FR: Lei, spesso in territori di guerra, è costantemente a contatto con il pericolo. Qual è il suo rapporto con la paura e con la morte? A tal proposito, c’è per caso un episodio che vorrebbe narrare?

CS: A marzo 2022, mi trovavo a Kyiv: nessuno aveva ancora la certezza che la capitale si sarebbe salvata, che i russi non sarebbero stati in grado di prenderla. L’atmosfera era surreale, sicuramente spaventosa, le sirene per i bombardamenti suonavano in continuazione, le strade erano deserte. Ero arrivata alla stazione durante il coprifuoco, ero uscita dal sottopasso con le mani alzate: una impugnava una bandiera bianca, fatta con l’asciugamano da bidet rubato a questo scopo in un hotel della città di Chmel’nyc’kyj. Kyiv era chiusa e le autorità dicevano che chiunque fosse stato trovato in giro sarebbe stato sospettato di essere un sabotatore russo.

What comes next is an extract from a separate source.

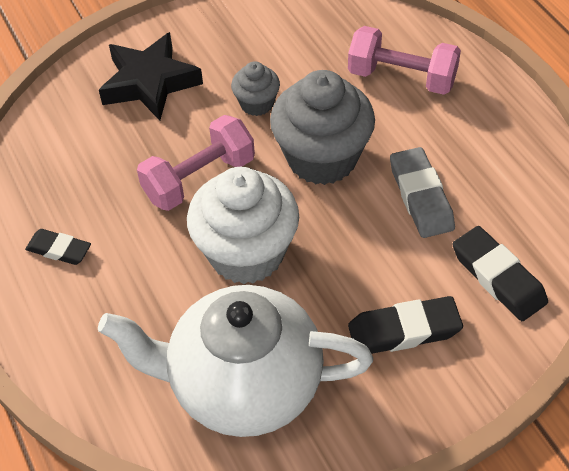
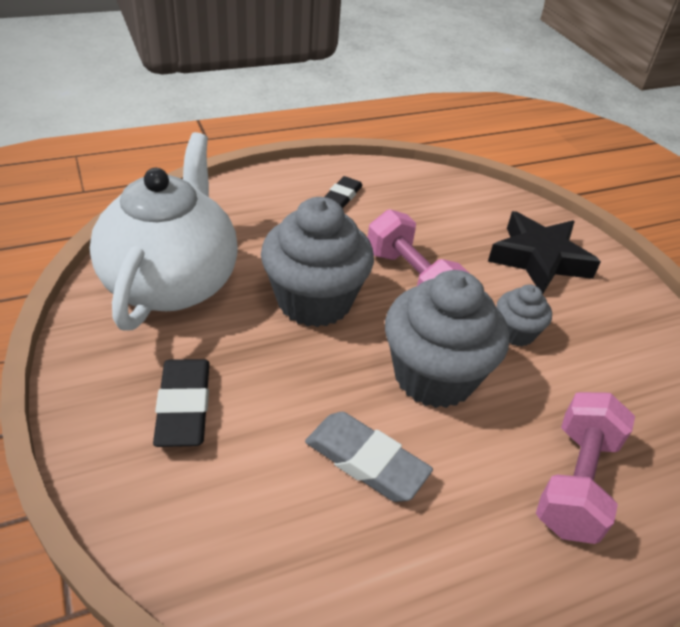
camera: 90 degrees right, 10 degrees down
white cupcake [187,167,299,284] -> grey cupcake [261,197,374,327]
grey eraser [390,147,455,238] -> grey eraser turned 45 degrees clockwise [305,412,433,502]
black eraser [453,226,548,321] -> none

All’improvviso, vengo fermata da un miliziano: mi domanda chi sono, mi punta il fucile addosso, intimandomi di aprire la mia borsa. Il controllo, però, dura fino a quando non sentiamo il rumore di due esplosioni vicine. Ci guardiamo in silenzio, come a dire che, a quel punto, abbiamo entrambi qualcosa di più urgente da fare; nel mio caso, trovare riparo. Ecco, io credo che il pericolo sia sempre dietro l’angolo; che di fronte a esso le reazioni di ognuno di noi, per quanto diverse, siano in un certo senso molto simili e che, se fai il mestiere che faccio io, con la paura e con la morte alla fine impari a conviverci.